### DOCUMENT:
-- -- --

Feature Classification

Feature recognition requires a deeper penetration in the training layers of an algorithm. Our labelled dataset was trained on a 34 layered residual network to extract the features. However increasing network depth does not work by stacking layers. Deep networks are harder to train because of the vanishing gradient problem. (He et al., 2015). This saturates the network performance and starts quickly degrading when the network penetrates in deeper training layers. ResNet has been implemented on the low resolution (32 × 32) image dataset CIFAR 10 (Canadian Institute for Advanced Research) and ImageNet 2012 (224 × 224) and has a top 5 error rate of 3.3% (He et al., 2015; He et al., 2016; Ruiz 2018) The image size and resolution here is important as this will directly correspond to the feature map. The size of our trojan is small too. Hence a ResNet model and stochastic gradient descent iterative algorithm (SGD) becomes crucial to train our model. The ResNet34 structure is summarized in Table 1 ResNet 34 Architecture.

TABLE 1

TABLE 1. ResNet 34 architecture.

When the deeper network begins to converge, a degradation problem is revealed: as network depth increases, accuracy becomes saturated and then rapidly degrades. Such degradation is not caused by overfitting and adding more layers to a deep network increase training error does not improve the overall accuracy. The decline in training accuracy demonstrates that not all systems are simple to converge. To overcome this, a deep residual network instead of hoping that a few stacked layers suit a desired underlying mapping directly, they specifically let these layers fit a residual mapping.

The structure of the ResNet 34 consists of 33 convolutional layers (Conv), batch normalization and rectified linear unit (ReLU). A softmax function is applied to the final layer of the ResNet. The output of the Residual block can be mathematically represented as y = F(x)+x. Where x and y are the inputs and outputs of the function and F is the residual function itself. Feedforward neural networks with shortcut connections can realize the formulation of F(x)+x. Shortcut connections are those that skip one or more of the layers. Identity mapping is performed by the shortcut connections, and their outputs are added to the outputs of the stacked layers. When compared to its plain counterpart, the ResNet network converges faster. Figure 2: Overview of ResNet implementation.

-- -- --

### RECORDS PROVIDED:
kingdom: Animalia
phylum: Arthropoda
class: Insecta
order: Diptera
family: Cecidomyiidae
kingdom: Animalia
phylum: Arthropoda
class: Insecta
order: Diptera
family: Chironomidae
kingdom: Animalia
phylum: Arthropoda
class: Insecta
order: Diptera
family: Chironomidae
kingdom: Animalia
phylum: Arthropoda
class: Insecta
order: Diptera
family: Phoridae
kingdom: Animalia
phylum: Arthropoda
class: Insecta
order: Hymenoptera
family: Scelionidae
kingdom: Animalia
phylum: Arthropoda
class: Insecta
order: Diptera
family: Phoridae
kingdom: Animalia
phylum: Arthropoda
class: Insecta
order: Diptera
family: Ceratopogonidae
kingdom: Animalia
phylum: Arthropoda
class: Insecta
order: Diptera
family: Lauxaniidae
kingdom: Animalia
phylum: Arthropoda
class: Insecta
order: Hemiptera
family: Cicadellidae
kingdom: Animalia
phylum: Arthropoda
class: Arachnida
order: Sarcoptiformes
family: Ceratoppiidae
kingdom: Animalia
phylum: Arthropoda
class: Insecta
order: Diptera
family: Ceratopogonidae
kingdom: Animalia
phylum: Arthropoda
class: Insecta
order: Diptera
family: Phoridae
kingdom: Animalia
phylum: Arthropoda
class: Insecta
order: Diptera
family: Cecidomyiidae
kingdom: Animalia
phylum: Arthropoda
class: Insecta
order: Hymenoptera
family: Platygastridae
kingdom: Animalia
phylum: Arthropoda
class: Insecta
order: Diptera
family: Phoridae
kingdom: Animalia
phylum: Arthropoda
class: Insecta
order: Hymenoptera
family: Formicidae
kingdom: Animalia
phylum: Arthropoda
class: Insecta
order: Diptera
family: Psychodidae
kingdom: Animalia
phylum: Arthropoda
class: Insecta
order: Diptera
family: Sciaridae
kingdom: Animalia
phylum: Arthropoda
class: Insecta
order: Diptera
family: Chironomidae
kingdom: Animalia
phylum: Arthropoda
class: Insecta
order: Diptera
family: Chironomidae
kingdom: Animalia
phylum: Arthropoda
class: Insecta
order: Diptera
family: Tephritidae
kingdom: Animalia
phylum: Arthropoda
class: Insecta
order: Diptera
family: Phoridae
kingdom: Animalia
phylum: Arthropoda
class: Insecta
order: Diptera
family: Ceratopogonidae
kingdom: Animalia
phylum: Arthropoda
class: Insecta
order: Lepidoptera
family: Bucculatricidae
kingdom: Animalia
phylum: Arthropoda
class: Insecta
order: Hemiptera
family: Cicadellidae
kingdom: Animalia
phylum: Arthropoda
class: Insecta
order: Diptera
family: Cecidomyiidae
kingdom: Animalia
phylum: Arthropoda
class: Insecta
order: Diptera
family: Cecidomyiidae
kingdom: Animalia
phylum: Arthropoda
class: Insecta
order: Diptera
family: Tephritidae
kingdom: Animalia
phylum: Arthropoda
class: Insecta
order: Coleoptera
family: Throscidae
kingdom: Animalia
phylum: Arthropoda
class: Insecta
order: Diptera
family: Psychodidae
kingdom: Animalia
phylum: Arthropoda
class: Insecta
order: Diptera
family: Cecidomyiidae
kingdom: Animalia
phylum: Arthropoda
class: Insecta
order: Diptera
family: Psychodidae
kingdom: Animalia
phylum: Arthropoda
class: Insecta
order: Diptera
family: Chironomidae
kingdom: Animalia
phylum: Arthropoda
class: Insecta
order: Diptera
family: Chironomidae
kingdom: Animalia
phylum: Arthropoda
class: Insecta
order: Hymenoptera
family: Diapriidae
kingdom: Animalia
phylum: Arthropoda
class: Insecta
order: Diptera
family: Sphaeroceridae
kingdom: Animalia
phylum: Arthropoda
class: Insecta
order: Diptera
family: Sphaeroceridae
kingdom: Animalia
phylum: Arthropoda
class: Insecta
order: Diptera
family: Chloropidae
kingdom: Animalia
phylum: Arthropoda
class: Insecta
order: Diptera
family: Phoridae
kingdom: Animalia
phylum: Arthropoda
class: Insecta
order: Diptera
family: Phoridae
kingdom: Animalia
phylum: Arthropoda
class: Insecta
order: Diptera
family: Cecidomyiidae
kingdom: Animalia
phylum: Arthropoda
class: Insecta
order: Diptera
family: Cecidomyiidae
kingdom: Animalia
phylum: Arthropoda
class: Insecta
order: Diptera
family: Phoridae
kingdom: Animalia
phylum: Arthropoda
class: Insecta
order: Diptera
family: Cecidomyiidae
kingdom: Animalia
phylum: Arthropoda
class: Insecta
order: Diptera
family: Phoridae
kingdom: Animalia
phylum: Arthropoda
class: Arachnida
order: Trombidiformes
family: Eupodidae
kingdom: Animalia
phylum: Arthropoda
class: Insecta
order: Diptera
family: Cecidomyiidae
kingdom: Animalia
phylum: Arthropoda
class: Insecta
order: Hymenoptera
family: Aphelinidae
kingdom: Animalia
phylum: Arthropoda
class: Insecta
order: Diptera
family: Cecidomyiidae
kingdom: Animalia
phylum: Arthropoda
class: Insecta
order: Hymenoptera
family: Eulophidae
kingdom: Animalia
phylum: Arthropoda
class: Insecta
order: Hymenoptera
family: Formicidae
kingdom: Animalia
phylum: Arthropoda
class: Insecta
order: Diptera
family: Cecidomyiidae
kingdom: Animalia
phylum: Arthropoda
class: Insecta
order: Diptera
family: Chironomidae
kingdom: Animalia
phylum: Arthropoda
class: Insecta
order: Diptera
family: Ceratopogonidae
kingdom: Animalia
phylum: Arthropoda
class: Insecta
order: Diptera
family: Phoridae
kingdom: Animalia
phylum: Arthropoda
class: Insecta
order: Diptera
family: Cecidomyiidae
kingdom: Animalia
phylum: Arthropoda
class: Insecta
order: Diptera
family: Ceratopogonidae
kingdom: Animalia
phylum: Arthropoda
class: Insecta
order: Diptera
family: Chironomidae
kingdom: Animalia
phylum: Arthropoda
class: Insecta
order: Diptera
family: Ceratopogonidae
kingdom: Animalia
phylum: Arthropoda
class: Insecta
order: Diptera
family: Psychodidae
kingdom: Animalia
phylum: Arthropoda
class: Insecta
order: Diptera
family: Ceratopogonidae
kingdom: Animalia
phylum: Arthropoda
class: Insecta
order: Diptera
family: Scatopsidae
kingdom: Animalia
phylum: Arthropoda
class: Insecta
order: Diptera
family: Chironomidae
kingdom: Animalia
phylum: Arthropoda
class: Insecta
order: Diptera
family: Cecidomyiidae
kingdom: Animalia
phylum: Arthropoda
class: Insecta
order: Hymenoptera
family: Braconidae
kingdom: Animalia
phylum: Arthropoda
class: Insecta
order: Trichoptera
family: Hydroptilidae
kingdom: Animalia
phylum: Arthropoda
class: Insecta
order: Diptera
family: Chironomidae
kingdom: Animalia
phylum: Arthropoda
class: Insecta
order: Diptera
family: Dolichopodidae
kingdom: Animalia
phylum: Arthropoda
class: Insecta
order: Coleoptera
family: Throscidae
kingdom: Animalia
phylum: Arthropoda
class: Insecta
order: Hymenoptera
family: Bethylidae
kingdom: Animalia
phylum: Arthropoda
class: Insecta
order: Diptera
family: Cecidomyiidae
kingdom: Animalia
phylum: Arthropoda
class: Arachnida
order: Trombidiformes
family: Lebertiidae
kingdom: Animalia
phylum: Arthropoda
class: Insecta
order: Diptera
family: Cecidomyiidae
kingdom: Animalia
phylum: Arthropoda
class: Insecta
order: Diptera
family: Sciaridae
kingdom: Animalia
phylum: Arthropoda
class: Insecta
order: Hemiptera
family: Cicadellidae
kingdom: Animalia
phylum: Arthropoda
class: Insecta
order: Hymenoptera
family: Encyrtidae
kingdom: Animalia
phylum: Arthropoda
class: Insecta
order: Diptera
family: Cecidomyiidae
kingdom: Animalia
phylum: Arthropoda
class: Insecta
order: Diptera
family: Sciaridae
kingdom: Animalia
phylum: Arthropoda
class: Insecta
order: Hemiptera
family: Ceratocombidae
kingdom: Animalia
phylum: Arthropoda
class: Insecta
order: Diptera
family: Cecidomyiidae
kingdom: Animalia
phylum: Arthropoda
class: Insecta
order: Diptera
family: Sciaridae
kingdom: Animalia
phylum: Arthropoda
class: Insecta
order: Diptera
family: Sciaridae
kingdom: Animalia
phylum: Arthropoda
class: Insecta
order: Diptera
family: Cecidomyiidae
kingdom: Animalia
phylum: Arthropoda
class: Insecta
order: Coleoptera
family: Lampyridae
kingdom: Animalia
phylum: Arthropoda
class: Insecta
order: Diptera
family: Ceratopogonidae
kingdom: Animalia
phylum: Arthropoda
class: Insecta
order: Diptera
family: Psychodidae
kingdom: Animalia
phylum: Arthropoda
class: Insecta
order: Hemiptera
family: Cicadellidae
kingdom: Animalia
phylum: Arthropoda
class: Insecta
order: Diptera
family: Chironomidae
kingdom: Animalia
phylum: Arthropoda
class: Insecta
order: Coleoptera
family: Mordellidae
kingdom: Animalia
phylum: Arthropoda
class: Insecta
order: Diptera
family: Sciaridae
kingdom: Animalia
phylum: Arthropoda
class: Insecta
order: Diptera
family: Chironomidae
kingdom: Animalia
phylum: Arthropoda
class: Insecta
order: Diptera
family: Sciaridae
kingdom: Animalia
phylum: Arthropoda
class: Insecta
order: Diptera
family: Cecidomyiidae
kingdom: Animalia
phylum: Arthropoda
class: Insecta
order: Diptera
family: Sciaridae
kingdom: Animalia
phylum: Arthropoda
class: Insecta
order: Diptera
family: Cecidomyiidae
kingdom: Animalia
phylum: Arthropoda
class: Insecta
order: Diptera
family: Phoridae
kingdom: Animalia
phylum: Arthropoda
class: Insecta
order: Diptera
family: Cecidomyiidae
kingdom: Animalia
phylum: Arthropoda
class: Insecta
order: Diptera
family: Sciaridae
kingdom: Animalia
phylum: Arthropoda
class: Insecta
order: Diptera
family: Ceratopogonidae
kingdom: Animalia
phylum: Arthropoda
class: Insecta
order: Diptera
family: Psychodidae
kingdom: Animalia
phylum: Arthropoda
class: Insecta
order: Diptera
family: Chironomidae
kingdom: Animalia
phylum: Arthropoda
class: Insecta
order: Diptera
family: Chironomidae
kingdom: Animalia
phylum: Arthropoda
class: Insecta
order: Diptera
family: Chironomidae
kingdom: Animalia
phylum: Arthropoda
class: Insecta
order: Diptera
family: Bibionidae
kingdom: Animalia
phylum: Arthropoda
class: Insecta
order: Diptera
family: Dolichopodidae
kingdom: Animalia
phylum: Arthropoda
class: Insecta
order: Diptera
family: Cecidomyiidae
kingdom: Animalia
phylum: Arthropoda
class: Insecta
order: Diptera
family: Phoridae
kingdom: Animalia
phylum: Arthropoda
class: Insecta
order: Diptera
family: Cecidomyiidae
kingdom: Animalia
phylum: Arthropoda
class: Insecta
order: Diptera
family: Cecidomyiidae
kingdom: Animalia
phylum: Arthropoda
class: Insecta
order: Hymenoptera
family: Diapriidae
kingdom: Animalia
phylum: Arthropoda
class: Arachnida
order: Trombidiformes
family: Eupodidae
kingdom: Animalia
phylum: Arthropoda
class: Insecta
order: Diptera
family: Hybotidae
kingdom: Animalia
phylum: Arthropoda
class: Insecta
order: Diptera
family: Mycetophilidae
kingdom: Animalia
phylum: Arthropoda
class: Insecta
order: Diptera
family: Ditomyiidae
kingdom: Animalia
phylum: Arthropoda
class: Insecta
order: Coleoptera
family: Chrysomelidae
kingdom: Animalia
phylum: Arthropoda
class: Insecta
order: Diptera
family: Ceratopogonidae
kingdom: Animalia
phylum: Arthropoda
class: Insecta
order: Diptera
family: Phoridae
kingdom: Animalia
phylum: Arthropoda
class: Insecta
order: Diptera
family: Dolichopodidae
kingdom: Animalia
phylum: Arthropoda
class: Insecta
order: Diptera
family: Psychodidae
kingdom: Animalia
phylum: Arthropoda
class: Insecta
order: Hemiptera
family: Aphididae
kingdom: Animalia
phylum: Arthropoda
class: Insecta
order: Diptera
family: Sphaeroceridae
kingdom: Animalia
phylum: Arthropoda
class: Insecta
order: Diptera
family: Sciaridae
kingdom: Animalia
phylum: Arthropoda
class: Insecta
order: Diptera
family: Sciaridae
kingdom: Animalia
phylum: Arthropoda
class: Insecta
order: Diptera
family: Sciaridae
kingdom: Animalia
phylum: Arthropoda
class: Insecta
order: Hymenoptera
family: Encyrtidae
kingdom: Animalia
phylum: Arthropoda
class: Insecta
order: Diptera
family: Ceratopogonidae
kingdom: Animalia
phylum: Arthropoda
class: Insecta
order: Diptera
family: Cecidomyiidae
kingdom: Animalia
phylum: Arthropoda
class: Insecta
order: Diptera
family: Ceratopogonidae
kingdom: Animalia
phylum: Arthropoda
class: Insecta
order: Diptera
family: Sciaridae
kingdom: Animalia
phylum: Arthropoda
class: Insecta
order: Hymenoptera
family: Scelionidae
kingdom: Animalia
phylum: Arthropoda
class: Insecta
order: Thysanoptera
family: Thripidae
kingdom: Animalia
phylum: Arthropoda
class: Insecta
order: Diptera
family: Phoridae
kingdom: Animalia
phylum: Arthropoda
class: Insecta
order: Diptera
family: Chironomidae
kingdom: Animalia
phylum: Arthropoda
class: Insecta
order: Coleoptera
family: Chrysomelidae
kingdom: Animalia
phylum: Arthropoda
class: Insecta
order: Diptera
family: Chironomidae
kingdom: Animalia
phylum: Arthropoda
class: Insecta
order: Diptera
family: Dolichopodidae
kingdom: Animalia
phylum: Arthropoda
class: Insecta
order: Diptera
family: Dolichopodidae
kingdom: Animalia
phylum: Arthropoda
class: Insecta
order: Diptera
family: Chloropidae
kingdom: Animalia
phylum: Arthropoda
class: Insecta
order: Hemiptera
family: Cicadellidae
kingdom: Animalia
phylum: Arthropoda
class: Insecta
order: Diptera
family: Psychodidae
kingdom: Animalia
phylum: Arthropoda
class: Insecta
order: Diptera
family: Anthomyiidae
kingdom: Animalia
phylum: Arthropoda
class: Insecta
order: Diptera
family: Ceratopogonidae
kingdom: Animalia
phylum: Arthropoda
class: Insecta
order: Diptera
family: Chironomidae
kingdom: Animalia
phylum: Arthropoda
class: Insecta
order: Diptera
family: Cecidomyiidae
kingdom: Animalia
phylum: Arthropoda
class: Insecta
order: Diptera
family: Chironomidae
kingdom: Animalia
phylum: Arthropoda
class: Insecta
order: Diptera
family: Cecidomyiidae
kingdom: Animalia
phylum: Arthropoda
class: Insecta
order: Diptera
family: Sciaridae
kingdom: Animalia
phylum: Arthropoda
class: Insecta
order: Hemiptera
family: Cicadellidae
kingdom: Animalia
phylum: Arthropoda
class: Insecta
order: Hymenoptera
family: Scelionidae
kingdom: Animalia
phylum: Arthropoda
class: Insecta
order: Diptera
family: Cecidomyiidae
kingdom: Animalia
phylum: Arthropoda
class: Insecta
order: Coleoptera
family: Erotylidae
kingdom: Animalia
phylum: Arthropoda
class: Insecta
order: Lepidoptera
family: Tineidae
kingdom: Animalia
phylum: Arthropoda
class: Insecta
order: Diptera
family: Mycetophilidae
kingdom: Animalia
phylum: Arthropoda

-- -- --

### EXERCISE DESCRIPTION:
Quote the part of the feature classification text starting at "TABLE 1. ResNet" and ending at "a residual mapping.". The items are separate material and have no connection to the feature classification text.

### SOLUTION TO THIS TASK:
TABLE 1. ResNet 34 architecture.

When the deeper network begins to converge, a degradation problem is revealed: as network depth increases, accuracy becomes saturated and then rapidly degrades. Such degradation is not caused by overfitting and adding more layers to a deep network increase training error does not improve the overall accuracy. The decline in training accuracy demonstrates that not all systems are simple to converge. To overcome this, a deep residual network instead of hoping that a few stacked layers suit a desired underlying mapping directly, they specifically let these layers fit a residual mapping.